BRANO DA LEGGERE:
* * *

A più di due mesi dai primi casi registrati in Italia, il Ministero della Salute nella serata di martedì ha emanato una circolare che delinea la strategia del governo contro l’epidemia di vaiolo delle scimmie. Dall’inizio della pandemia, sono stati registrati 25 mila casi in oltre 80 Paesi, che hanno spinto l’Oms a classificare l’epidemia tra le «emergenze di salute pubblica internazionale». Quasi tutti i casi si riferiscono a Paesi in cui la presenza del virus era stata finora sporadica, in primo luogo Europa e Stati Uniti. Negli ultimi giorni sono stati registrati i primi casi mortali in India, Spagna e Brasile. Ma il quadro soffre di una distorsione prospettica che relega sullo sfondo i popolosi Paesi dell’Africa centrale, e in particolare Nigeria e Congo in cui la malattia è endemica. In questa regione i casi ufficiali ammontano poco più di un migliaio ma l’elevato numero di morti sospette (75 solo nel 2022) e la scarsa presenza di strutture sanitarie suggeriscono che il focolaio africano sia molto più ampio.

In Italia finora i casi positivi sono stati 505, nessuno dei quali letale. La circolare emanata dal Ministero specifica quali sintomi caratterizzino i casi «sospetti»: oltre alle classiche pustole, «mal di testa, insorgenza acuta di febbre (>38,5°C), linfoadenopatia, mialgia, mal di schiena, astenia». Nel 97% dei casi l’incubazione dura 21 giorni. La buona notizia è che il contagio, per quanto se ne sa, avviene solo da persone che hanno già sviluppato i sintomi e dura fino alla scomparsa delle lesioni cutanee. Questo facilita il tracciamento dei contatti a rischio rispetto al coronavirus, trasmesso anche da persone asintomatiche che dunque non prendono particolari precauzioni.

* * *

DATI DISPONIBILI:
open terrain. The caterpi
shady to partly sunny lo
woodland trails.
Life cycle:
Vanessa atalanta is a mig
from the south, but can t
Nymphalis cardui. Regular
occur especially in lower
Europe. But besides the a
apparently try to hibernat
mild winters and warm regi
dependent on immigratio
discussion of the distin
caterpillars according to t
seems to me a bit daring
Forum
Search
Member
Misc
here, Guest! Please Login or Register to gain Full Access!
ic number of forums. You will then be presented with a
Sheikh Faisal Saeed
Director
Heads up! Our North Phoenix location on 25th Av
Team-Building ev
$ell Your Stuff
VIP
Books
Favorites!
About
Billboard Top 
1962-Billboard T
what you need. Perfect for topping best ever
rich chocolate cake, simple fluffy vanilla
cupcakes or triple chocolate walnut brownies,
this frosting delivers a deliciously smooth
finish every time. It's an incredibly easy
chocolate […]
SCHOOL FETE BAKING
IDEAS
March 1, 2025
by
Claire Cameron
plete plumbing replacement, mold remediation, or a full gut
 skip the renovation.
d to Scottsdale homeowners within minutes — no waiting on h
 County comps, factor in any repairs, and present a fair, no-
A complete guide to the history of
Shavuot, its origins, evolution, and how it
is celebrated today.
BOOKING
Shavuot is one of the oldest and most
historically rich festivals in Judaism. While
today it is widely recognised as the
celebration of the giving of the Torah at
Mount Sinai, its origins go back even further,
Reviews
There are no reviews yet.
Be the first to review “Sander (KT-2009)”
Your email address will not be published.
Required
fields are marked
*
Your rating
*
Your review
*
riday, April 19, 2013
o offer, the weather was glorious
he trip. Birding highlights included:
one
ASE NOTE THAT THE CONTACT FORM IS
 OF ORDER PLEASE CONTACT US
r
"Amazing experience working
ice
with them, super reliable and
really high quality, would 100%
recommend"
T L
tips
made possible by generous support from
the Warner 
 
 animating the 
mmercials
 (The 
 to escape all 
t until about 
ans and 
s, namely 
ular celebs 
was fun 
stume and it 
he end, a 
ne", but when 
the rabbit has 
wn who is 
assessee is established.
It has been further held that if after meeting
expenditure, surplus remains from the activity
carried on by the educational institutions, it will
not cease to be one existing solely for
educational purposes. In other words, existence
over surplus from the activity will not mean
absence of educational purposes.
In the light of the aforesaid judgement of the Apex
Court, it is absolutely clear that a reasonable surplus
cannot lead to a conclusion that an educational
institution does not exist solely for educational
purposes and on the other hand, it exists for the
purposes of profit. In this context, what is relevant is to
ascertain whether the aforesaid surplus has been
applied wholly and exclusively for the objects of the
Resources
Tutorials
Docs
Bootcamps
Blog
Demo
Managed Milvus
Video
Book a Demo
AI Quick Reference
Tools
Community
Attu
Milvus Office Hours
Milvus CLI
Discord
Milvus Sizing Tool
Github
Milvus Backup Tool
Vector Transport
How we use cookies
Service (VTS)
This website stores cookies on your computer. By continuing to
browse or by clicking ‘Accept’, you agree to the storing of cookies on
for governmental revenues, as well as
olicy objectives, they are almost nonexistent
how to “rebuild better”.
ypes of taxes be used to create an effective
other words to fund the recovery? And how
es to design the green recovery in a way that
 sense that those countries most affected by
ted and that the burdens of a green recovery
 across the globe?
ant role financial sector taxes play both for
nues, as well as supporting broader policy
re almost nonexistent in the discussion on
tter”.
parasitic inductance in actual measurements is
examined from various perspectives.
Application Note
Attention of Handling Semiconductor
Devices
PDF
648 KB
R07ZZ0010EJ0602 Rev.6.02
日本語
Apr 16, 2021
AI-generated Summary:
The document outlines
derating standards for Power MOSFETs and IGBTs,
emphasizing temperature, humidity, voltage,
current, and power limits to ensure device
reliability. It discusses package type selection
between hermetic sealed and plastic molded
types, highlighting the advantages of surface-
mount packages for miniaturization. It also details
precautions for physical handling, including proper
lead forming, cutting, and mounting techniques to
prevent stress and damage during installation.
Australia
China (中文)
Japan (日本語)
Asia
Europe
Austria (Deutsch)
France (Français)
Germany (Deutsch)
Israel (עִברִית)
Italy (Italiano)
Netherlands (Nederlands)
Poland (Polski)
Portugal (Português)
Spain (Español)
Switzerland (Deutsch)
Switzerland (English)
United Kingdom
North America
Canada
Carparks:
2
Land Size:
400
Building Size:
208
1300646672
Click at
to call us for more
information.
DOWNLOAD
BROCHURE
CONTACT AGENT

* * *

CONSEGNE DELL'ESERCIZIO:
• a. Riporta dal brano sul vaiolo delle scimmie il passo compreso tra "In Italia finora" e "prendono particolari precauzioni.", estremi inclusi.
• b. Secondo il brano sul vaiolo delle scimmie, quanti casi positivi sono stati registrati finora in Italia?
Per rispondere basati soltanto sul brano, non sulle righe.

SOLUZIONI DEGLI ESERCIZI:
• a.
In Italia finora i casi positivi sono stati 505, nessuno dei quali letale. La circolare emanata dal Ministero specifica quali sintomi caratterizzino i casi «sospetti»: oltre alle classiche pustole, «mal di testa, insorgenza acuta di febbre (>38,5°C), linfoadenopatia, mialgia, mal di schiena, astenia». Nel 97% dei casi l’incubazione dura 21 giorni. La buona notizia è che il contagio, per quanto se ne sa, avviene solo da persone che hanno già sviluppato i sintomi e dura fino alla scomparsa delle lesioni cutanee. Questo facilita il tracciamento dei contatti a rischio rispetto al coronavirus, trasmesso anche da persone asintomatiche che dunque non prendono particolari precauzioni.

• b. 505 casi, nessuno dei quali letale.